Back to Backs were typical homes during the Industrial Revolution. Their main purpose was to provide housing for the ever increasing population as thousands poured into the city to find a job or ply their trade. These houses were not for the poor, they were the main housing system of the time.
Back to Backs were only one room deep, with the main living/eating area on the main floor, along with a very small pantry, then a bedroom upstairs. There was a house in the front along a street, which shared a wall with a house in behind, facing into a courtyard. In the courtyard were toilets (outdoors of course) and a wash house for laundry. The amenities were shared by all of the people living in the set of Back to Backs. Depending on family size, this might have been 50 or more people in an 8 room complex.
Having come fresh from Kirsty's talk on Industry and the working conditions of the Industrial revolution, it was quite powerful to then see the housing conditions and lifestyle that the workers returned home to.
Then it was back to the NEC for a final once-round of the WDYTYA event before calling it a day and heading to the airport for my flight to Edinburgh.
And what an adventure that was! I had initially decided to check both bags. However, once the first was checked, the airline staff said I could take both the carry on-sized bag and the back pack into the cabin.

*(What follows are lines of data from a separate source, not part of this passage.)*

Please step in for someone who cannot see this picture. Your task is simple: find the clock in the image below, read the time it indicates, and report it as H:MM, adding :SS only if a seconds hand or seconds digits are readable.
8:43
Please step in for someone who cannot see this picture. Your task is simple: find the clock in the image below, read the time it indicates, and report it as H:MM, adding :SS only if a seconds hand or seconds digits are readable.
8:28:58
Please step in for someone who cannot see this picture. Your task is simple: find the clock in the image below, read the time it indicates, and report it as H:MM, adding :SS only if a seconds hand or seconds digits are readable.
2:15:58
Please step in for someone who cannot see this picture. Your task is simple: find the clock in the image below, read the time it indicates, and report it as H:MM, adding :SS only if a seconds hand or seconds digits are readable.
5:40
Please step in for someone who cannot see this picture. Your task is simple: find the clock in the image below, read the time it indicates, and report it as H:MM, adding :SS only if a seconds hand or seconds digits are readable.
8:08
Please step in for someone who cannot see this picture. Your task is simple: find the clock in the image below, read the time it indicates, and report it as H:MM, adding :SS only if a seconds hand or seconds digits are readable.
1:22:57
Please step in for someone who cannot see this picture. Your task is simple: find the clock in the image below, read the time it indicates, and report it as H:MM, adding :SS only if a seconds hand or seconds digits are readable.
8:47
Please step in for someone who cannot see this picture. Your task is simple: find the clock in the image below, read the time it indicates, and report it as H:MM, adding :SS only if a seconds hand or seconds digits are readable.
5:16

So, saving myself £40, the decision was made. However, once I got to the gate, I realized I wasn't sure if I was violating any of the security rules with what I had willy nilly tossed in the small case this morning. It didn't take long to find out.

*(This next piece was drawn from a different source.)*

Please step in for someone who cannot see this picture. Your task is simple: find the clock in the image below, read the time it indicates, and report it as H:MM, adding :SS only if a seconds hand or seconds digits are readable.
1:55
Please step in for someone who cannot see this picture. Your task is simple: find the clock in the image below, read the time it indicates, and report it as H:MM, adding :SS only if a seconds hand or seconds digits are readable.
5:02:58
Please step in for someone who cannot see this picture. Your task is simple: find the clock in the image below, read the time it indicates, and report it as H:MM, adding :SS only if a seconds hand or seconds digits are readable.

The case was kept aside and was rummaged through for liquids. GUILTY. Everything was of the right size with the exception of a brand new tube of Voltaren. I almost cried at the thought of it being confiscated. I told the security man that I needed it for arthritis. He asked if I had a prescription for it. No, it is an over the counter medication. And it is 150 mls rather than 100 mls. So much for the "value size" tube. I said, "When you get to my age, Voltaren becomes your moisturiser of choice" So a bargain was struck. He tested to make sure it really contained what the packaging said it did, and we did a trade off of hairspray for my Voltaren. Brilliant!

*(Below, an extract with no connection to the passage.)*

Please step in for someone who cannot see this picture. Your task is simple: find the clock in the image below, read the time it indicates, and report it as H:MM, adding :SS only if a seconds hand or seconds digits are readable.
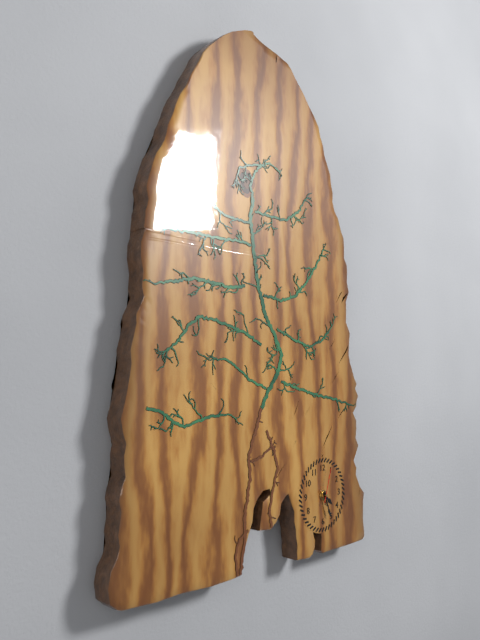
4:27
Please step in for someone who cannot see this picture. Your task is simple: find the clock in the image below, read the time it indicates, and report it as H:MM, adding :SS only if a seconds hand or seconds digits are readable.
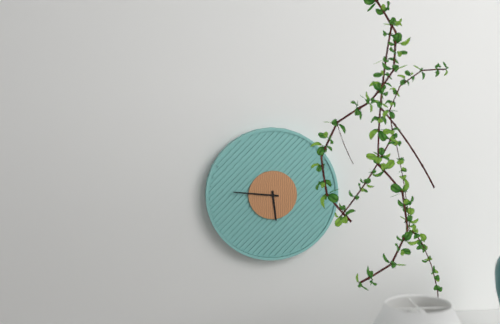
5:46
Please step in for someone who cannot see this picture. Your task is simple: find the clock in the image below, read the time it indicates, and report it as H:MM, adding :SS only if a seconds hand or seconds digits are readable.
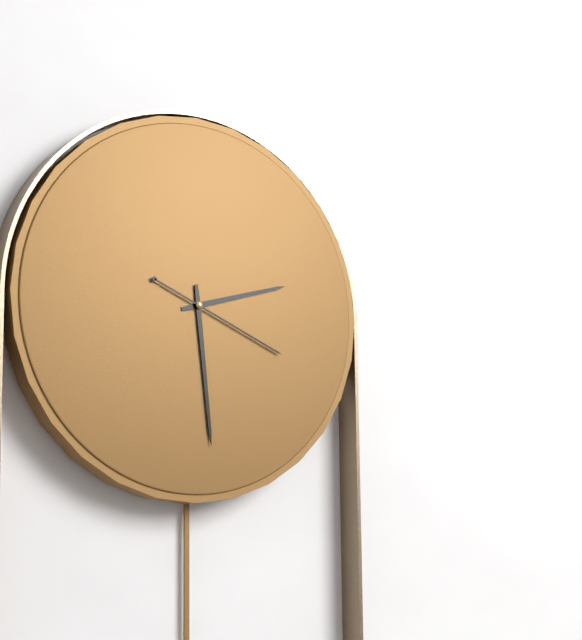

I was in the very last row on the plane. The man next to me was incredibly chatty. He had been at the NEC with the two men across the aisle for an optic convention. And the six rows ahead of us were from a dental convention, also at the NEC. One of the men across had an e-cigarette, which he used and the smoke blowing across the back of the plane almost set me to run for the emergency exit.
As we were approaching Edinburgh, the pilot came on with the usual " we are about to begin our descent.... the anticipated time of arrival is....and the weather in Edinburgh is...." Except it was all in SPANISH!
We landed safely and were about half way to the gate when the plane stopped and an announcement was made "As is our practice on the last flight every Saturday, we are going to do an engine check. You may hear some loud noise and feel the plane vibrate" EH? An engine check? Surely that would have made more sense before we left Birmingham. Right, can we at least get off first? Nah. After a minute or two of shaking and baking we were on our way further up the tarmac. Only to park, be escorted onto a bus (a 44 seater for 84 passengers) and driven to the terminal.
The good news is that I am now safely in Edinburgh, having experienced my first WDYTYA event. And as I await the arrival of my tour participants, I have a few hundred certificates to request of a colleague who was "loaned" 2000 credits into his ScotlandsPeople account!